*Exercise aim*
Output every line of the records below as a JSON list of strings, one string per line, omitting blank lines. Leave the pictures out.

*Dataset extract*

** Begin **

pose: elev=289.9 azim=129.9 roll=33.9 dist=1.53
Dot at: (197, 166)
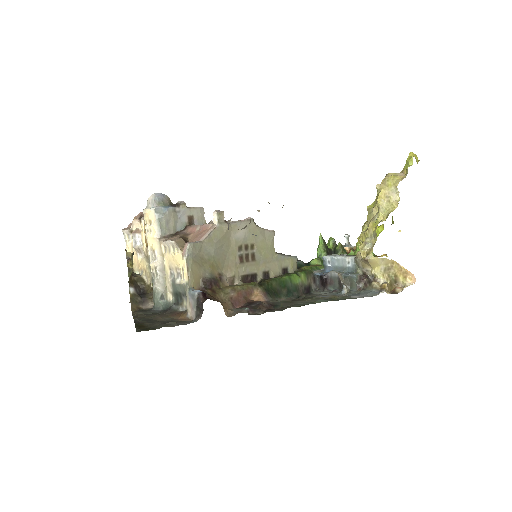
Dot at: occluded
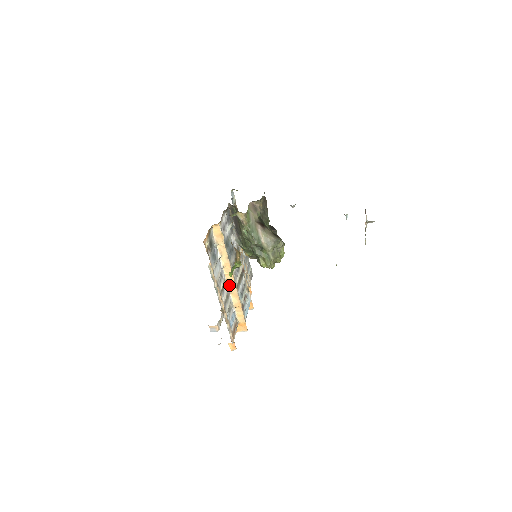
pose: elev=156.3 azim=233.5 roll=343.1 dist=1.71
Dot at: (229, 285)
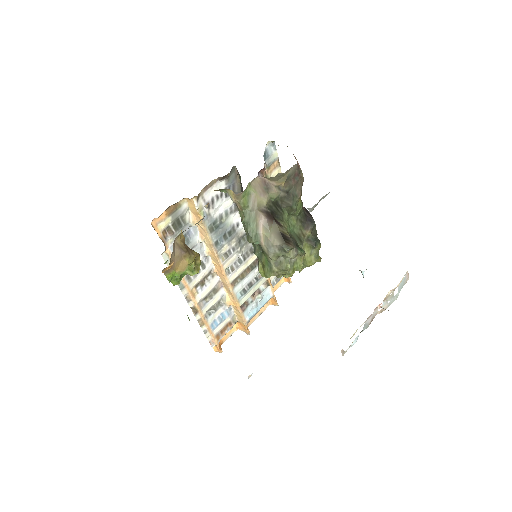
Dot at: (220, 277)
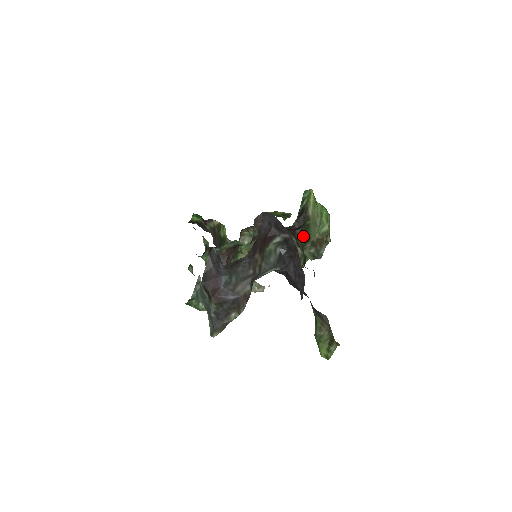
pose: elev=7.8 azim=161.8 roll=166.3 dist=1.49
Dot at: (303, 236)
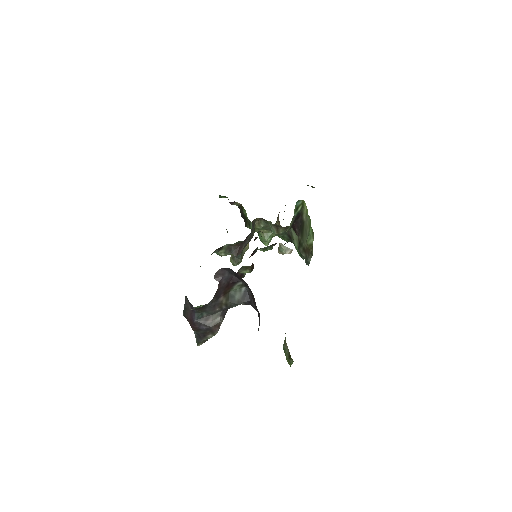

** End **

*Complete output*
[
  "pose: elev=289.9 azim=129.9 roll=33.9 dist=1.53",
  "Dot at: (197, 166)",
  "Dot at: occluded",
  "pose: elev=156.3 azim=233.5 roll=343.1 dist=1.71",
  "Dot at: (229, 285)",
  "Dot at: (220, 277)",
  "pose: elev=7.8 azim=161.8 roll=166.3 dist=1.49",
  "Dot at: (303, 236)"
]